Perform your favorite data analysis in Python
Chapter 0: Introduction to the Course
Chapter 1: Python Basics
In this chapter, we are going to learn how to define variables in Python and what are the main data types.
Chapter 2: Programming Fundamentals
In this chapter, we are going to look at programming concepts, such as working with loops, writing custom functions, and dealing with errors.
Chapter 3: Packages for Data Manipulation
We will introduce two main packages for working with data.

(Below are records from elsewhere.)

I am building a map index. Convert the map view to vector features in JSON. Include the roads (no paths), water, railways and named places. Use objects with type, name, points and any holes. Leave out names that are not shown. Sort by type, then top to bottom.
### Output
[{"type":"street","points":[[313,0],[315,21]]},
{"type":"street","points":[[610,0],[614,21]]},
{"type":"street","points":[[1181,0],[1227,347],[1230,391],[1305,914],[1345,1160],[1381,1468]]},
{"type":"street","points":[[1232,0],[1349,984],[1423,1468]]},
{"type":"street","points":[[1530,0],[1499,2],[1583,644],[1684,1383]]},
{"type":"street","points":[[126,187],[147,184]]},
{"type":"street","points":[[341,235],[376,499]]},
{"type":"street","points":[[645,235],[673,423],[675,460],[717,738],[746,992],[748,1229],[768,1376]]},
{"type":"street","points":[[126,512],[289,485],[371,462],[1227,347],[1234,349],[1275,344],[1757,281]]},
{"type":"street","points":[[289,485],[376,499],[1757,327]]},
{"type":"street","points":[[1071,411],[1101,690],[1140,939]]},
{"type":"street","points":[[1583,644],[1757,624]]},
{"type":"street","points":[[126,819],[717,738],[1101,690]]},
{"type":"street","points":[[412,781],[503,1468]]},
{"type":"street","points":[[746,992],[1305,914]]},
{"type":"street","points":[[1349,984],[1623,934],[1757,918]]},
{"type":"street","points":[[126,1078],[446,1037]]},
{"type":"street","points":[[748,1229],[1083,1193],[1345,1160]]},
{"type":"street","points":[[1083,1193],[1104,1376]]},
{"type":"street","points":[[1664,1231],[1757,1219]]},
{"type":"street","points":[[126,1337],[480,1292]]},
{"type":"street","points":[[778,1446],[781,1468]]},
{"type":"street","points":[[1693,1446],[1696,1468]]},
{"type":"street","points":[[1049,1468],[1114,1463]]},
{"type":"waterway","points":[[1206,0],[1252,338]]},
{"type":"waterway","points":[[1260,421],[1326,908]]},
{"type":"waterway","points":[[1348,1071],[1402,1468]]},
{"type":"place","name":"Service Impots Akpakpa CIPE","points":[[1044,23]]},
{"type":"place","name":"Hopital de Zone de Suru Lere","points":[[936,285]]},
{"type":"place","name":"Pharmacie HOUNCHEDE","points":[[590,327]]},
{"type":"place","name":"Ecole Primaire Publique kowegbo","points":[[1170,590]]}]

We are going to see how we can use NumPy to perform linear algebra calculations and how to perform data manipulations on tabular data using Pandas.

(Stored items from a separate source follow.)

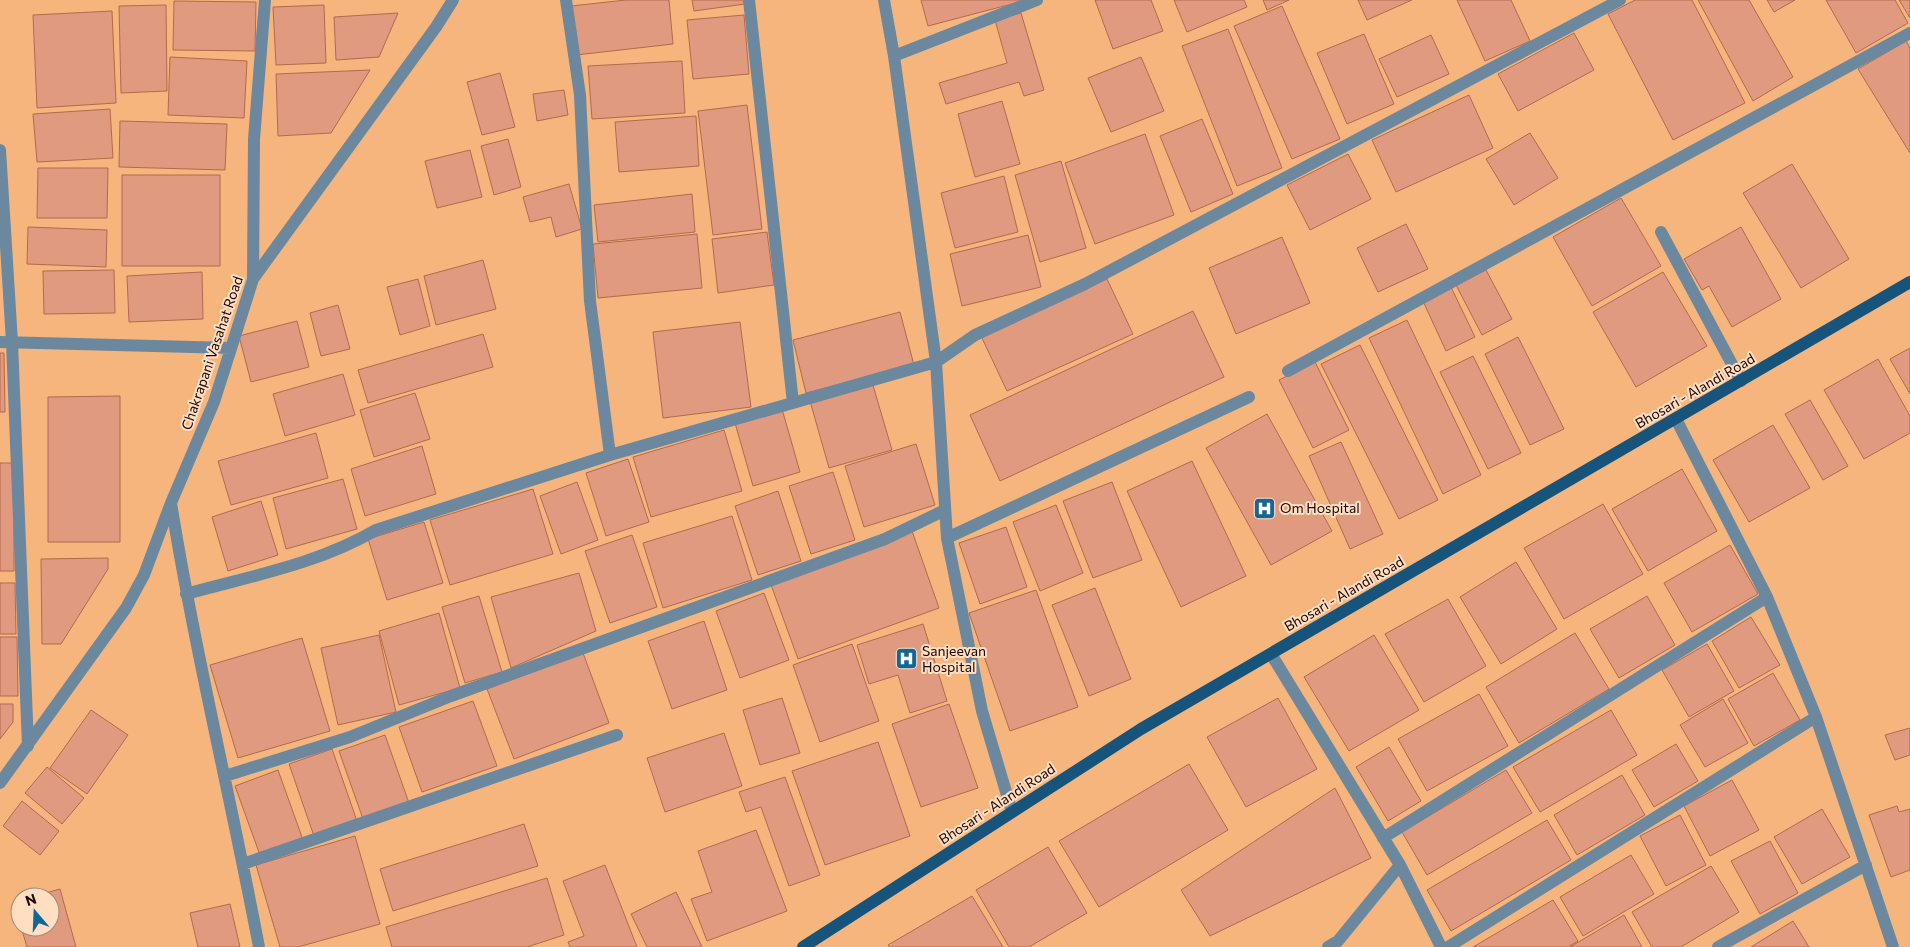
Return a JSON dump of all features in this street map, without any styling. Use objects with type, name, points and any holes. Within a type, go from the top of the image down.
[{"type":"main road","name":"Bhosari - Alandi Road","points":[[803,947],[1141,729],[1910,282]]},
{"type":"street","points":[[253,279],[254,139],[265,0]]},
{"type":"street","name":"Chakrapani Vasahat Road","points":[[0,783],[126,608],[144,575],[170,503],[214,402],[253,279],[436,27],[453,0]]},
{"type":"street","points":[[566,0],[580,95],[590,301],[610,455]]},
{"type":"street","points":[[749,0],[793,402]]},
{"type":"street","points":[[884,0],[894,56],[936,362],[947,538],[982,711],[1012,812]]},
{"type":"street","points":[[894,56],[1037,0]]},
{"type":"street","points":[[186,594],[323,556],[355,542],[376,530],[610,455],[936,362],[975,335],[1085,284],[1620,0]]},
{"type":"street","points":[[1288,371],[1910,32]]},
{"type":"street","points":[[0,150],[6,342],[28,746]]},
{"type":"street","points":[[1661,232],[1741,381]]},
{"type":"street","points":[[6,342],[231,348]]},
{"type":"street","points":[[947,538],[1249,397]]},
{"type":"street","points":[[1676,419],[1767,597],[1816,717],[1894,947]]},
{"type":"street","points":[[170,503],[197,652],[225,776],[259,947]]},
{"type":"street","points":[[225,776],[350,737],[451,696],[885,539],[945,510]]},
{"type":"street","points":[[1383,838],[1767,597]]},
{"type":"street","points":[[1271,654],[1400,865],[1441,947]]},
{"type":"street","points":[[1448,947],[1816,717]]},
{"type":"street","points":[[243,864],[617,734]]},
{"type":"street","points":[[1328,947],[1338,941],[1400,865]]},
{"type":"street","points":[[1718,947],[1866,865]]},
{"type":"building","points":[[626,0],[669,0],[673,44],[576,55],[571,6]]},
{"type":"building","points":[[692,0],[744,0],[745,4],[694,11]]},
{"type":"building","points":[[921,0],[1027,0],[928,26]]},
{"type":"building","points":[[1095,0],[1151,0],[1163,31],[1113,49]]},
{"type":"building","points":[[1174,0],[1244,0],[1247,7],[1187,32]]},
{"type":"building","points":[[1263,0],[1289,0],[1267,10]]},
{"type":"building","points":[[1358,0],[1412,0],[1367,20]]},
{"type":"building","points":[[1457,0],[1511,0],[1530,41],[1485,61]]},
{"type":"building","points":[[1635,0],[1692,0],[1745,103],[1673,140],[1608,14]]},
{"type":"building","points":[[1698,0],[1749,0],[1793,77],[1753,101]]},
{"type":"building","points":[[1767,0],[1795,0],[1774,12]]},
{"type":"building","points":[[1826,0],[1895,0],[1908,23],[1856,53]]},
{"type":"building","points":[[1899,0],[1910,0],[1910,18]]},
{"type":"building","points":[[174,1],[256,2],[255,51],[173,50]]},
{"type":"building","points":[[166,5],[167,91],[121,93],[119,6]]},
{"type":"building","points":[[324,5],[326,63],[276,65],[273,7]]},
{"type":"building","points":[[1282,6],[1340,139],[1292,159],[1234,26]]},
{"type":"building","points":[[112,11],[116,103],[37,108],[33,15]]},
{"type":"building","points":[[398,13],[379,57],[336,60],[334,17]]},
{"type":"building","points":[[1021,13],[1044,90],[1024,96],[1019,82],[946,104],[939,83],[1007,63],[995,20]]},
{"type":"building","points":[[744,15],[749,74],[693,79],[687,20]]},
{"type":"building","points":[[1228,29],[1282,168],[1237,186],[1182,46]]},
{"type":"building","points":[[1574,33],[1594,70],[1518,111],[1498,74]]},
{"type":"building","points":[[1364,34],[1394,104],[1347,124],[1317,53]]},
{"type":"building","points":[[1431,35],[1449,74],[1397,97],[1379,59]]},
{"type":"building","points":[[1906,41],[1910,48],[1910,153],[1858,69]]},
{"type":"building","points":[[170,57],[247,61],[244,118],[168,115]]},
{"type":"building","points":[[1141,57],[1164,111],[1111,132],[1088,78]]},
{"type":"building","points":[[682,61],[685,113],[592,119],[588,66]]},
{"type":"building","points":[[370,70],[331,133],[278,136],[276,74]]},
{"type":"building","points":[[500,73],[515,127],[482,135],[467,82]]},
{"type":"building","points":[[564,90],[568,115],[537,121],[533,94]]},
{"type":"building","points":[[1469,95],[1493,148],[1396,192],[1372,140]]},
{"type":"building","points":[[1002,101],[1020,164],[975,177],[958,114]]},
{"type":"building","points":[[747,105],[762,229],[713,235],[698,111]]},
{"type":"building","points":[[110,109],[113,158],[37,162],[33,114]]},
{"type":"building","points":[[696,116],[699,166],[619,172],[615,122]]},
{"type":"building","points":[[1202,119],[1233,194],[1191,212],[1160,136]]},
{"type":"building","points":[[120,121],[227,124],[225,170],[119,167]]},
{"type":"building","points":[[1530,133],[1558,178],[1514,205],[1486,159]]},
{"type":"building","points":[[1145,134],[1174,215],[1095,244],[1065,163]]},
{"type":"building","points":[[508,139],[521,187],[494,195],[481,146]]},
{"type":"building","points":[[470,150],[482,197],[437,208],[425,161]]},
{"type":"building","points":[[1348,154],[1371,199],[1310,230],[1287,185]]},
{"type":"building","points":[[1061,161],[1086,248],[1040,262],[1015,175]]},
{"type":"building","points":[[1792,164],[1849,259],[1801,288],[1743,193]]},
{"type":"building","points":[[38,168],[108,168],[107,218],[37,218]]},
{"type":"building","points":[[122,175],[220,175],[220,266],[122,266]]},
{"type":"building","points":[[1004,176],[1018,232],[955,248],[941,193]]},
{"type":"building","points":[[569,184],[582,229],[556,237],[551,217],[530,222],[523,197]]},
{"type":"building","points":[[692,194],[695,232],[598,242],[594,205]]},
{"type":"building","points":[[1621,198],[1661,266],[1592,306],[1553,237]]},
{"type":"building","points":[[1406,224],[1428,269],[1378,292],[1357,248]]},
{"type":"building","points":[[28,227],[107,230],[106,267],[27,264]]},
{"type":"building","points":[[1741,227],[1781,299],[1732,327],[1709,286],[1702,290],[1684,259]]},
{"type":"building","points":[[767,232],[774,285],[718,293],[712,239]]},
{"type":"building","points":[[697,234],[702,288],[598,298],[593,244]]},
{"type":"building","points":[[1028,235],[1041,287],[962,306],[950,254]]},
{"type":"building","points":[[1282,237],[1310,303],[1236,334],[1209,268]]},
{"type":"building","points":[[483,260],[496,309],[436,325],[424,276]]},
{"type":"building","points":[[114,270],[115,313],[44,314],[43,271]]},
{"type":"building","points":[[1486,270],[1512,319],[1482,335],[1456,285]]},
{"type":"building","points":[[202,272],[203,319],[129,322],[127,276]]},
{"type":"building","points":[[1663,272],[1707,346],[1636,387],[1593,312]]},
{"type":"building","points":[[418,279],[430,326],[400,335],[387,287]]},
{"type":"building","points":[[1107,279],[1133,334],[1007,391],[981,336]]},
{"type":"building","points":[[1450,285],[1475,337],[1446,351],[1422,299]]},
{"type":"building","points":[[338,305],[350,349],[321,356],[310,313]]},
{"type":"building","points":[[1193,311],[1224,377],[1000,481],[970,415]]},
{"type":"building","points":[[900,312],[914,365],[806,393],[793,340]]},
{"type":"building","points":[[1407,320],[1481,475],[1443,494],[1369,338]]},
{"type":"building","points":[[297,321],[309,367],[251,382],[239,336]]},
{"type":"building","points":[[740,322],[751,407],[663,418],[653,332]]},
{"type":"building","points":[[483,334],[493,367],[368,403],[358,370]]},
{"type":"building","points":[[1518,337],[1564,429],[1530,445],[1485,354]]},
{"type":"building","points":[[1360,345],[1438,500],[1399,519],[1321,364]]},
{"type":"building","points":[[1910,348],[1910,394],[1890,359]]},
{"type":"building","points":[[0,353],[4,353],[5,412],[0,412]]},
{"type":"building","points":[[1473,356],[1521,453],[1488,469],[1440,372]]},
{"type":"building","points":[[1878,359],[1910,416],[1910,433],[1864,459],[1824,390]]},
{"type":"building","points":[[1315,362],[1349,430],[1313,448],[1279,380]]},
{"type":"building","points":[[343,374],[355,415],[285,436],[273,394]]},
{"type":"building","points":[[872,382],[892,450],[829,468],[810,401]]},
{"type":"building","points":[[415,393],[430,439],[374,457],[360,410]]},
{"type":"building","points":[[120,396],[120,542],[48,542],[48,397]]},
{"type":"building","points":[[1810,400],[1848,466],[1823,480],[1785,414]]},
{"type":"building","points":[[782,409],[800,472],[753,486],[735,423]]},
{"type":"building","points":[[1267,414],[1332,531],[1271,565],[1206,448]]},
{"type":"building","points":[[1773,425],[1810,488],[1749,522],[1713,460]]},
{"type":"building","points":[[724,430],[742,491],[651,517],[633,457]]},
{"type":"building","points":[[316,433],[328,478],[231,505],[218,461]]},
{"type":"building","points":[[1341,442],[1383,534],[1350,549],[1309,456]]},
{"type":"building","points":[[916,444],[935,505],[864,527],[845,466]]},
{"type":"building","points":[[422,446],[436,494],[365,516],[351,469]]},
{"type":"building","points":[[628,459],[649,522],[606,536],[586,473]]},
{"type":"building","points":[[1192,461],[1246,576],[1181,607],[1127,491]]},
{"type":"building","points":[[0,463],[14,463],[14,571],[0,571]]},
{"type":"building","points":[[1682,469],[1717,531],[1648,571],[1612,509]]},
{"type":"building","points":[[833,472],[855,540],[811,554],[789,486]]},
{"type":"building","points":[[343,479],[357,529],[286,549],[273,498]]},
{"type":"building","points":[[577,482],[598,540],[561,554],[540,496]]},
{"type":"building","points":[[1112,482],[1142,560],[1093,578],[1063,501]]},
{"type":"building","points":[[533,489],[553,554],[450,585],[430,520]]},
{"type":"building","points":[[778,491],[801,561],[758,575],[735,506]]},
{"type":"building","points":[[261,501],[278,555],[228,571],[212,517]]},
{"type":"building","points":[[1603,504],[1643,574],[1564,619],[1524,548]]},
{"type":"building","points":[[1056,505],[1083,573],[1040,591],[1013,522]]},
{"type":"building","points":[[732,516],[752,580],[663,608],[643,543]]},
{"type":"building","points":[[424,522],[443,583],[387,600],[368,539]]},
{"type":"building","points":[[1006,527],[1027,587],[980,604],[959,543]]},
{"type":"building","points":[[912,531],[939,608],[798,659],[770,582]]},
{"type":"building","points":[[632,535],[657,607],[610,623],[585,551]]},
{"type":"building","points":[[1730,545],[1758,594],[1692,632],[1664,583]]},
{"type":"building","points":[[108,558],[108,569],[61,644],[42,644],[41,559]]},
{"type":"building","points":[[1516,562],[1557,629],[1501,664],[1460,597]]},
{"type":"building","points":[[579,573],[596,631],[511,668],[491,597]]},
{"type":"building","points":[[0,583],[15,583],[16,634],[0,634]]},
{"type":"building","points":[[1095,588],[1131,679],[1089,696],[1052,605]]},
{"type":"building","points":[[1036,590],[1078,707],[1010,731],[969,613]]},
{"type":"building","points":[[764,593],[789,660],[740,678],[716,611]]},
{"type":"building","points":[[479,596],[502,672],[465,683],[442,607]]},
{"type":"building","points":[[1647,596],[1675,645],[1619,678],[1590,629]]},
{"type":"building","points":[[1448,599],[1486,666],[1424,702],[1385,634]]},
{"type":"building","points":[[439,613],[460,688],[399,705],[379,631]]},
{"type":"building","points":[[1751,617],[1780,665],[1739,688],[1712,641]]},
{"type":"building","points":[[704,621],[727,690],[672,709],[648,641]]},
{"type":"building","points":[[923,624],[947,701],[910,713],[898,675],[869,684],[857,645]]},
{"type":"building","points":[[1575,633],[1609,689],[1519,743],[1486,687]]},
{"type":"building","points":[[379,635],[396,712],[338,725],[321,648]]},
{"type":"building","points":[[1374,635],[1419,710],[1349,751],[1304,677]]},
{"type":"building","points":[[0,637],[17,637],[18,696],[0,696]]},
{"type":"building","points":[[302,638],[330,731],[238,758],[210,665]]},
{"type":"building","points":[[852,644],[879,721],[820,742],[793,665]]},
{"type":"building","points":[[1707,644],[1734,691],[1689,717],[1662,670]]},
{"type":"building","points":[[583,653],[609,723],[514,759],[487,689]]},
{"type":"building","points":[[1773,673],[1800,720],[1754,746],[1728,699]]},
{"type":"building","points":[[1479,694],[1508,746],[1427,791],[1398,739]]},
{"type":"building","points":[[782,698],[800,753],[760,765],[743,710]]},
{"type":"building","points":[[1278,698],[1317,769],[1246,807],[1207,737]]},
{"type":"building","points":[[1723,699],[1748,743],[1705,767],[1680,725]]},
{"type":"building","points":[[473,701],[497,766],[422,792],[399,727]]},
{"type":"building","points":[[0,704],[13,704],[13,722],[0,739]]},
{"type":"building","points":[[949,704],[978,788],[921,807],[892,724]]},
{"type":"building","points":[[91,710],[128,735],[87,794],[50,768]]},
{"type":"building","points":[[1611,710],[1637,755],[1540,812],[1513,767]]},
{"type":"building","points":[[1910,728],[1910,755],[1895,760],[1885,735]]},
{"type":"building","points":[[724,733],[742,786],[665,812],[647,758]]},
{"type":"building","points":[[385,735],[409,803],[363,819],[339,751]]},
{"type":"building","points":[[878,742],[910,836],[825,865],[792,771]]},
{"type":"building","points":[[1676,744],[1698,781],[1654,807],[1632,770]]},
{"type":"building","points":[[1389,747],[1421,801],[1388,821],[1356,767]]},
{"type":"building","points":[[332,749],[357,821],[314,836],[289,764]]},
{"type":"building","points":[[1189,764],[1228,830],[1099,907],[1059,841]]},
{"type":"building","points":[[47,767],[84,798],[62,824],[25,793]]},
{"type":"building","points":[[278,770],[303,840],[260,855],[235,786]]},
{"type":"building","points":[[1506,770],[1532,813],[1427,875],[1402,832]]},
{"type":"building","points":[[1622,775],[1645,815],[1577,855],[1554,815]]},
{"type":"building","points":[[785,777],[820,875],[789,886],[761,807],[746,812],[739,792]]},
{"type":"building","points":[[1732,780],[1759,830],[1710,856],[1684,806]]},
{"type":"building","points":[[1335,788],[1371,858],[1210,936],[1181,890]]},
{"type":"building","points":[[22,801],[59,831],[40,855],[3,826]]},
{"type":"building","points":[[1897,806],[1899,812],[1910,809],[1910,870],[1891,877],[1869,815]]},
{"type":"building","points":[[1822,809],[1850,857],[1802,884],[1774,837]]},
{"type":"building","points":[[1680,815],[1706,865],[1666,886],[1640,836]]},
{"type":"building","points":[[1547,820],[1571,860],[1451,931],[1427,890]]},
{"type":"building","points":[[524,824],[538,866],[393,911],[380,869]]},
{"type":"building","points":[[756,830],[787,911],[707,941],[691,899],[712,892],[698,851]]},
{"type":"building","points":[[355,836],[380,924],[298,947],[280,947],[256,865]]},
{"type":"building","points":[[1770,841],[1798,893],[1760,914],[1731,861]]},
{"type":"building","points":[[1048,847],[1087,913],[1029,947],[1009,947],[976,890]]},
{"type":"building","points":[[1631,855],[1654,894],[1583,936],[1560,897]]},
{"type":"building","points":[[605,865],[637,947],[570,947],[568,942],[584,936],[563,881]]},
{"type":"building","points":[[1711,866],[1739,912],[1681,947],[1652,947],[1632,912]]},
{"type":"building","points":[[547,878],[564,935],[527,947],[392,947],[386,927]]},
{"type":"building","points":[[60,889],[76,947],[27,947],[24,937],[60,937]]},
{"type":"building","points":[[676,892],[702,947],[647,947],[631,914]]},
{"type":"building","points":[[972,896],[1003,947],[890,947],[888,945]]},
{"type":"building","points":[[1553,900],[1578,941],[1568,947],[1473,947]]},
{"type":"building","points":[[230,904],[240,947],[198,947],[190,913]]},
{"type":"building","points":[[1624,915],[1642,947],[1570,947]]},
{"type":"building","points":[[1793,921],[1809,947],[1751,947]]},
{"type":"place","name":"Om Hospital","points":[[1264,508]]},
{"type":"place","name":"Sanjeevan Hospital","points":[[906,659]]}]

Chapter 4: Data Visualization
Making plots from the raw data is a powerful and somewhat underestimated tool that could give you a better understanding of what is going on in your data and some interesting insights. In this chapter we will look at the main plot types and how to create them in Python using Matplotlib and Seaborn packages.
Chapter 5: I/O
Now that we know how to work with data it's time to learn how to actually import the data from external sources and files into Python. We will see how to load files of different formats, such as txt, csv, mat, and how to create API requests.
Chapter 6: Statistics in Python
We will look at how to perform statistical analysis such as ANOVA or Chi-squared test using mainly scipy.stats module and pingouin package.
Chapter 7: More Examples
Miscellaneous examples of other awesome stuff you could do with Python to deal with "real-world" problems.